PROBLEM TO WORK ON: The entries below hold a line with "#241200; stroke-width: 2.5;" and a line with "0 0 0 0 .09". Return those lines and all that lie between them, exactly and only.

SUPPLIED MATERIAL:
---------------

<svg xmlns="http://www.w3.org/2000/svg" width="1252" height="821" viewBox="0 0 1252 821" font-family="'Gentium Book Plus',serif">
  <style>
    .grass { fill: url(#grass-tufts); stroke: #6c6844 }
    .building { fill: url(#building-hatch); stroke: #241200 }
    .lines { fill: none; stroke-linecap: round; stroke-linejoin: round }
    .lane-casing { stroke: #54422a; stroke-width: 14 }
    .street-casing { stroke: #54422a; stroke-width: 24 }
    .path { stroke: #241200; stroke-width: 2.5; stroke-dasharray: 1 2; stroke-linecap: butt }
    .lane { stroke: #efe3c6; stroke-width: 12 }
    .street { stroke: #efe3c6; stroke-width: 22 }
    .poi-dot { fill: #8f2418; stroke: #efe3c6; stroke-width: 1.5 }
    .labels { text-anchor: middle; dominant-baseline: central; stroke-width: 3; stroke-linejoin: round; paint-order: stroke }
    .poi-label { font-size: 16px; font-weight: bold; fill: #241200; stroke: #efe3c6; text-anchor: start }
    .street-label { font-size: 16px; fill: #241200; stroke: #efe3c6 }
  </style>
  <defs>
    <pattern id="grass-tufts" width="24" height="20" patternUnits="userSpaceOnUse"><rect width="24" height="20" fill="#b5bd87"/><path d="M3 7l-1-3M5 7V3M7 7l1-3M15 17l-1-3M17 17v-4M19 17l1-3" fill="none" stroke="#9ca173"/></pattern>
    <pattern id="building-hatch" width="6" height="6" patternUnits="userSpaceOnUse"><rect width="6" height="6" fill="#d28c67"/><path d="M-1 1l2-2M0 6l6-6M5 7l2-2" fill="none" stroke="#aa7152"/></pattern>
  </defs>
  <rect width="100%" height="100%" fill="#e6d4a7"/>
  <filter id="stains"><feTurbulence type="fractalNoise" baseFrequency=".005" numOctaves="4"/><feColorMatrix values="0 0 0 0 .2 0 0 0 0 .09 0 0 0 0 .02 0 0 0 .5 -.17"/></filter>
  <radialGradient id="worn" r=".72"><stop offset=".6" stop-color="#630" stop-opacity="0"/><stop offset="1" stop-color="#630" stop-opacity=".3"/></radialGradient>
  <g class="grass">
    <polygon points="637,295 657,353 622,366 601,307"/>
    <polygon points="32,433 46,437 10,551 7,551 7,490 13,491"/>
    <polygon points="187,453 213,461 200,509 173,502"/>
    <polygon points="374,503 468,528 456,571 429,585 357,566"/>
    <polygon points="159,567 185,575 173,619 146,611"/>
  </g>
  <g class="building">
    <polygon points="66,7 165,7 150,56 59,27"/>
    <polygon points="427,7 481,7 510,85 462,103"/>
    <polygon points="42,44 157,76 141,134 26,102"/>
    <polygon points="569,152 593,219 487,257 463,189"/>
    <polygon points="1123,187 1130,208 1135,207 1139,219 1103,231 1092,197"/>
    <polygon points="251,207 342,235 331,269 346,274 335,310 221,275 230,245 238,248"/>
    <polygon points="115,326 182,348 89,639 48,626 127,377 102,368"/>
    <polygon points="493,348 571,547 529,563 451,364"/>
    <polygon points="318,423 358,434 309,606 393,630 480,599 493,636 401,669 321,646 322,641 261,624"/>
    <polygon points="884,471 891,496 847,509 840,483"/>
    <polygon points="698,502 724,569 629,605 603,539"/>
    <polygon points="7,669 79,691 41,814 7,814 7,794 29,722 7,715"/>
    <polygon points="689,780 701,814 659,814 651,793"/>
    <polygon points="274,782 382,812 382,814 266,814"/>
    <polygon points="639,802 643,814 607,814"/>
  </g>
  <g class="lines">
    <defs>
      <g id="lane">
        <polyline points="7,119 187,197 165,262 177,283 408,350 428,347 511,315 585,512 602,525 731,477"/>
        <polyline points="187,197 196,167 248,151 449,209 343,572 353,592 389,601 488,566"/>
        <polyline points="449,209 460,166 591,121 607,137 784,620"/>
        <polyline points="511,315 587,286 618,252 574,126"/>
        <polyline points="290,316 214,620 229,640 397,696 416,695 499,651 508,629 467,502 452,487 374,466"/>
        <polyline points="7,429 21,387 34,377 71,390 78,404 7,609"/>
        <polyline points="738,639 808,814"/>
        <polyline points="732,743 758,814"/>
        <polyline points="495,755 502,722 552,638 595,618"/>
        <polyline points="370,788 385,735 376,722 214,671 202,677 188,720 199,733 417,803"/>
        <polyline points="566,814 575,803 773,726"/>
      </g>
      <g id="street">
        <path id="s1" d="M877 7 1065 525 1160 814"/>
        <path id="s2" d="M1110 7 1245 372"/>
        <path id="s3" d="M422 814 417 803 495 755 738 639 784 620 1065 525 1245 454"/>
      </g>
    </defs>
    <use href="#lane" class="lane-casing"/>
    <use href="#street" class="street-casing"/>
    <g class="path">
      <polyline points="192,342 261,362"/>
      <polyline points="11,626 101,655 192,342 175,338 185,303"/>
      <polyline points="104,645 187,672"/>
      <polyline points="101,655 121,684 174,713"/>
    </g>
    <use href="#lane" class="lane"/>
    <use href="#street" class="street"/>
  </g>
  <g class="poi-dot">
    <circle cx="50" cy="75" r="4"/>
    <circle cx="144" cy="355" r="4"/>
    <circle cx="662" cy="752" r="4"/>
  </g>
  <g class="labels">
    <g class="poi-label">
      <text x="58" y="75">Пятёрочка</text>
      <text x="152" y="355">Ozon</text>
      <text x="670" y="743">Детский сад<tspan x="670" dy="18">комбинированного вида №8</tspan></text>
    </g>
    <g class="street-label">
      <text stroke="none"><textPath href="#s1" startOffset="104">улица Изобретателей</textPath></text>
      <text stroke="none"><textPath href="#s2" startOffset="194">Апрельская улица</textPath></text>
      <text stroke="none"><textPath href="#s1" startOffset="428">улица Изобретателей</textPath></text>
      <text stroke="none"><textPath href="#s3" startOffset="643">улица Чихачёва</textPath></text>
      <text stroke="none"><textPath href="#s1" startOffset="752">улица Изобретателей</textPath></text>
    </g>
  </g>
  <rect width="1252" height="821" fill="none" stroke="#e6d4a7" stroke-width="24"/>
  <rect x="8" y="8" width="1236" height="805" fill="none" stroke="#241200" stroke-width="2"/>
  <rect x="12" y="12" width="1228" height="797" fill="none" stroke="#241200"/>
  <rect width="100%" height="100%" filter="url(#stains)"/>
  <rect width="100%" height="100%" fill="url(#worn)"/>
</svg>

---------------

SOLVED EXERCISE:
    .path { stroke: #241200; stroke-width: 2.5; stroke-dasharray: 1 2; stroke-linecap: butt }
    .lane { stroke: #efe3c6; stroke-width: 12 }
    .street { stroke: #efe3c6; stroke-width: 22 }
    .poi-dot { fill: #8f2418; stroke: #efe3c6; stroke-width: 1.5 }
    .labels { text-anchor: middle; dominant-baseline: central; stroke-width: 3; stroke-linejoin: round; paint-order: stroke }
    .poi-label { font-size: 16px; font-weight: bold; fill: #241200; stroke: #efe3c6; text-anchor: start }
    .street-label { font-size: 16px; fill: #241200; stroke: #efe3c6 }
  </style>
  <defs>
    <pattern id="grass-tufts" width="24" height="20" patternUnits="userSpaceOnUse"><rect width="24" height="20" fill="#b5bd87"/><path d="M3 7l-1-3M5 7V3M7 7l1-3M15 17l-1-3M17 17v-4M19 17l1-3" fill="none" stroke="#9ca173"/></pattern>
    <pattern id="building-hatch" width="6" height="6" patternUnits="userSpaceOnUse"><rect width="6" height="6" fill="#d28c67"/><path d="M-1 1l2-2M0 6l6-6M5 7l2-2" fill="none" stroke="#aa7152"/></pattern>
  </defs>
  <rect width="100%" height="100%" fill="#e6d4a7"/>
  <filter id="stains"><feTurbulence type="fractalNoise" baseFrequency=".005" numOctaves="4"/><feColorMatrix values="0 0 0 0 .2 0 0 0 0 .09 0 0 0 0 .02 0 0 0 .5 -.17"/></filter>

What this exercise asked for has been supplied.